### Instructions for the task
Scan the records below, and wherever a line has the word "classique", pull it out.

### Source material
==================================================
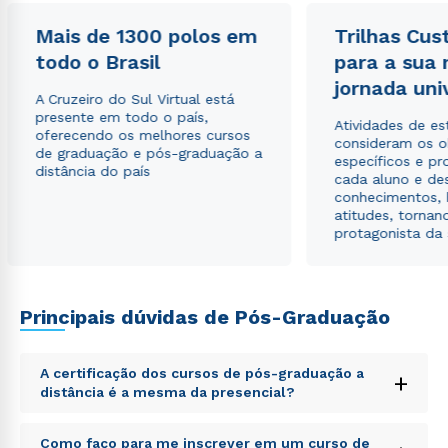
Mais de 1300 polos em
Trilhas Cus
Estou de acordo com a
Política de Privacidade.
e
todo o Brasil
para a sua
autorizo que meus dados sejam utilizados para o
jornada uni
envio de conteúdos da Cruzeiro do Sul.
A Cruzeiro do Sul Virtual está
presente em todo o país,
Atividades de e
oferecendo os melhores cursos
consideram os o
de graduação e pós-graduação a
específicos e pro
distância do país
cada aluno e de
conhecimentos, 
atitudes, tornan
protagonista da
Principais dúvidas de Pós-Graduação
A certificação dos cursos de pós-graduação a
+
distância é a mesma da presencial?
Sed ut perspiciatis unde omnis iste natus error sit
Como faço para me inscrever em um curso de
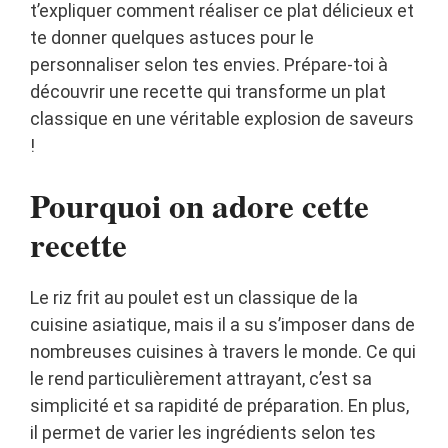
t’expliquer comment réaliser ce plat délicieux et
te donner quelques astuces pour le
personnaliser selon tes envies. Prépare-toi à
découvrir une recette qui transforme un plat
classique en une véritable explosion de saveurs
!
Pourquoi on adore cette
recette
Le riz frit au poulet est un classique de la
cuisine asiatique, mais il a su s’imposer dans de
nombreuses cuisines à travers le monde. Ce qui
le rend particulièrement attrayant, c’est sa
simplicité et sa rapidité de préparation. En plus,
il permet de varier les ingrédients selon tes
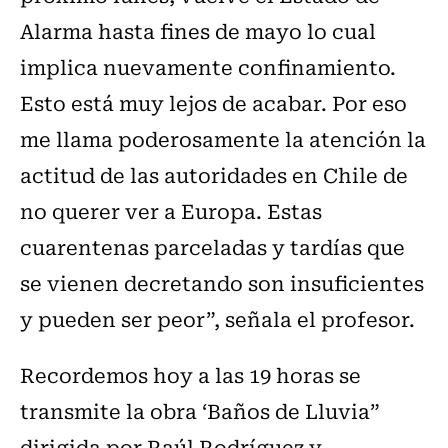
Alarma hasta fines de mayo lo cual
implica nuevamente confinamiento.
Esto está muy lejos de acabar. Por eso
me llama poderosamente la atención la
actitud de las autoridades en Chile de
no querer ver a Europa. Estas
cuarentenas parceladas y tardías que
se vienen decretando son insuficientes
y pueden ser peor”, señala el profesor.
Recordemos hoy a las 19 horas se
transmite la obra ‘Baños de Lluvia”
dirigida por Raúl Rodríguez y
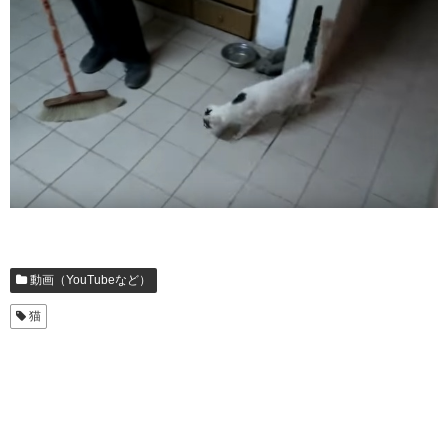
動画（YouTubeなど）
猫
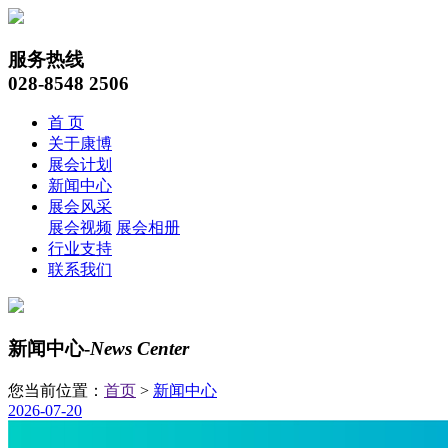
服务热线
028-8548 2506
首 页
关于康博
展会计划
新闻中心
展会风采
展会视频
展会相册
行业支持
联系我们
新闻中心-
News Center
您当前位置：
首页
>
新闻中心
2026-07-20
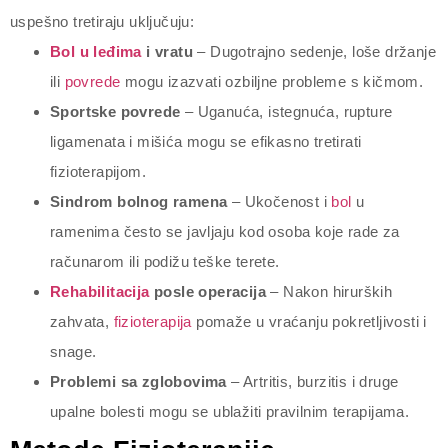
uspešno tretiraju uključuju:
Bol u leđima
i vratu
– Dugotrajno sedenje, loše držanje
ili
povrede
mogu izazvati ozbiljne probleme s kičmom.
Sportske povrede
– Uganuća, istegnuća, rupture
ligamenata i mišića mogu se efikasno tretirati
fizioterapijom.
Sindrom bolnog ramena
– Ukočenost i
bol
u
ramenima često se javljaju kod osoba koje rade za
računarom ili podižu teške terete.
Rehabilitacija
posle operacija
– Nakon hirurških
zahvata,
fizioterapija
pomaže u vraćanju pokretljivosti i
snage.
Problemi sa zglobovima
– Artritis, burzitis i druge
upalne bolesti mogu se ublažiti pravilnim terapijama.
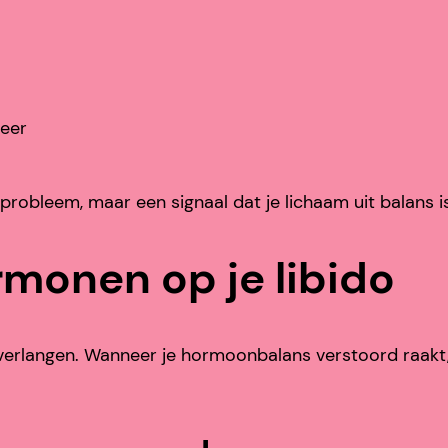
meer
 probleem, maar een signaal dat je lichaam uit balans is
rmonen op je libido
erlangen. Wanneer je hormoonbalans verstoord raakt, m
==================================================
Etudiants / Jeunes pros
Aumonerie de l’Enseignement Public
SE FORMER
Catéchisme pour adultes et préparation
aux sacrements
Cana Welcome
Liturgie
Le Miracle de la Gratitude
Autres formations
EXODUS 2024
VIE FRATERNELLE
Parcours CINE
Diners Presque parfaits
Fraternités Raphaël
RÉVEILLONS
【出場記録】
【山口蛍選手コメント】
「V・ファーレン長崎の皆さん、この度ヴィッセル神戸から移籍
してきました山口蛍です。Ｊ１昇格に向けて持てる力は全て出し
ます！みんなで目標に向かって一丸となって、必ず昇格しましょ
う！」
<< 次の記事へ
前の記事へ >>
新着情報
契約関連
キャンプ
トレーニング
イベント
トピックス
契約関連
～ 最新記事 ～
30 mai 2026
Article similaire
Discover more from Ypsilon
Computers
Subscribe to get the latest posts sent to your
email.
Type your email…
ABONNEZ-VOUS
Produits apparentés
==================================================
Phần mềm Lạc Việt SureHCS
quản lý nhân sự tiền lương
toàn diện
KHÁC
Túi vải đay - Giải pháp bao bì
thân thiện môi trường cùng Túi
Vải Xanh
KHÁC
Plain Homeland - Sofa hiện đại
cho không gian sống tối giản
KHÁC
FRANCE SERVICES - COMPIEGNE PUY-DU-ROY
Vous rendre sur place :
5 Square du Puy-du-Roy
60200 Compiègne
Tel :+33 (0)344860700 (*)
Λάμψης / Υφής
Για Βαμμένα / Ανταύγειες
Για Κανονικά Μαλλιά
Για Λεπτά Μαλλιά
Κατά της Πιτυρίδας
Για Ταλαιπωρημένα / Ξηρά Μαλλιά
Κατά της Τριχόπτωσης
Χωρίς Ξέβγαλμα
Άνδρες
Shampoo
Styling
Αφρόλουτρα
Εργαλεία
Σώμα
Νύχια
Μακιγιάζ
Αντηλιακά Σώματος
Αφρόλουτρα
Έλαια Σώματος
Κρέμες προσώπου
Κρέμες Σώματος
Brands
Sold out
==================================================
### Solution for this problem
classique en une véritable explosion de saveurs
Le riz frit au poulet est un classique de la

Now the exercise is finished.